W wywiadzie dla El Pais Pedro wyjaśnia, że "byłoby mi łatwo pozostać w Barçy, pozować do zdjęć, kolekcjonować tytuły i zarabiać duże pieniądze. Miałem poukładane życie, ale czułem, że musiałem odejść. Żyło mi się wygodnie, kiedy siedziałem na ławce, ale ja chciałem grać. Zobaczymy jak będzie".
O Leo Messim powiedział natomiast, że "jest świetnym kolegą, genialnym człowiekiem. Wiele razem przeszliśmy, wiele spotkań, bramek. Dobrze mnie zna". Dodał również: - będę bardzo tęsknił za Leo, to pewne. Dziwnie było założyć koszulkę Chelsea, wyobrazić sobie siebie na murawie po takim czasie, ale również brak możliwości gry z Messim, Albą, Busim czy Andrésem wydaje mi się dziwny. Na szczęście dopóki Del Bosque nie zdecyduje inaczej wciąż mogę grać z nimi w reprezentacji, ale za Leo będę tęsknił".
Pedro uważa, że jego odejście za 30 milionów euro nie było przysługą dla Barcelony. - Myślę, że nie chcieli mnie sprzedać. Nawet za 200 milionów nie cofnąłbym tego, co dał mi klub przez te wszystkie lata - powiedział. Kanaryjczyk docenił również zrozumienie Bartomeu i pomoc kolegów. - Również Iniesta uczynił coś, czego nie zapomnę. Jako kapitan poszedł porozmawiać w imieniu drużyny i prosić o zrozumienie i pomoc dla mnie. To z kolegami właśnie najwięcej rozmawiałem o odejściu - wyjaśnił.
Pedro dodał, że skontaktował się z Chelsea za pośrednictwem przyjaciela Cesca Fàbregasa, który zapytał, czy nie chciałby porozmawiać przez telefon z José Mourinho. - Była to kwestia dni. Zaczęło się od telefonu do Cesa, następnie rozmawiałem z Mou i to było kluczowe dla mojej decyzji, ponieważ sprawił, że poczułem się ważny, zaufał mi.

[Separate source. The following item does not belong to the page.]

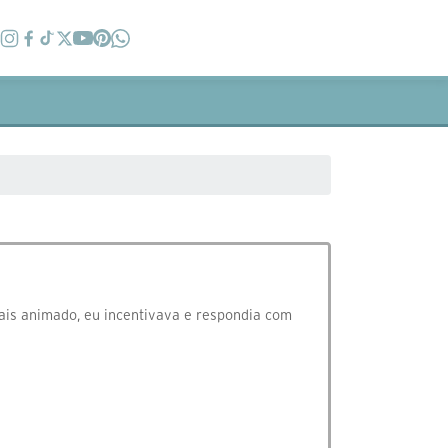
ais animado, eu incentivava e respondia com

Zapytany, czy wyobraża sobie powrót na Camp Nou i strzelenie gola przeciwko Barcelonie w finale Ligi Mistrzów, Pedro odpowiada: - nie chcę o tym myśleć, nigdy nie będę celebrował bramki zdobytej przeciwko Barçy, a już w szczególności w finale. Nie wyobrażam sobie trudniejszego rywala do pokonania. Jeśli los tak zdecyduje, to tak będzie, ale gdyby zależało to ode mnie, to nie chcę grać przeciwko Barcelonie.